◆ What is required
Copy out, exactly, the first line of the entries below and every line after it through the one containing "[00:00.000]".

Collected data:
((

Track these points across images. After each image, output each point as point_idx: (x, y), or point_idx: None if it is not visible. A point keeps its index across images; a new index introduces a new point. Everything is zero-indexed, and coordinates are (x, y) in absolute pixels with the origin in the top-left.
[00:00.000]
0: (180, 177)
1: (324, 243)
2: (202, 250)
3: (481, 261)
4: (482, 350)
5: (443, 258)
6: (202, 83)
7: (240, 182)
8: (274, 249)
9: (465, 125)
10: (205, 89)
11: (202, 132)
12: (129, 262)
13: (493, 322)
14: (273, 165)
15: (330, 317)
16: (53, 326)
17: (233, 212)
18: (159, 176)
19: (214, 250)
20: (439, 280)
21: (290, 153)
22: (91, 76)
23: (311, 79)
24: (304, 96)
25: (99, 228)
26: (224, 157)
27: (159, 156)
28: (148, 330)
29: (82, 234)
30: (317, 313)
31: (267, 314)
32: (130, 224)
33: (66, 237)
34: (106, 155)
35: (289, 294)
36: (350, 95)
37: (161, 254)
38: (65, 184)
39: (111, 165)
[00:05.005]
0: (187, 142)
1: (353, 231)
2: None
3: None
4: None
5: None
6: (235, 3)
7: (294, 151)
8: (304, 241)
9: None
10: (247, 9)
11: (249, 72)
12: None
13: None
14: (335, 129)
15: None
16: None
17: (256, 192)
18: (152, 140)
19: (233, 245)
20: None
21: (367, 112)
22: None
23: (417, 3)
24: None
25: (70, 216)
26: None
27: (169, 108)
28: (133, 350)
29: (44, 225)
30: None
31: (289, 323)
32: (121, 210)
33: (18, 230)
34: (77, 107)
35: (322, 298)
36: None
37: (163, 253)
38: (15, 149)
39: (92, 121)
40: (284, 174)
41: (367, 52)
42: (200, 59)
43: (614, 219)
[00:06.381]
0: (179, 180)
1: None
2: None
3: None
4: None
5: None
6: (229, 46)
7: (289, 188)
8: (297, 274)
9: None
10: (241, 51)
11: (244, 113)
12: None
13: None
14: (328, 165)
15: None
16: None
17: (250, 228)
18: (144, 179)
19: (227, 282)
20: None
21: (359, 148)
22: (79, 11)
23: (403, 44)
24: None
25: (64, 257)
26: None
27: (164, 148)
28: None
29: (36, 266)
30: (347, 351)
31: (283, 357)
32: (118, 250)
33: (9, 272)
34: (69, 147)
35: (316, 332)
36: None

))

◆ Response to this exercise
Track these points across images. After each image, output each point as point_idx: (x, y), or point_idx: None if it is not visible. A point keeps its index across images; a new index introduces a new point. Everything is zero-indexed, and coordinates are (x, y) in absolute pixels with the origin in the top-left.
[00:00.000]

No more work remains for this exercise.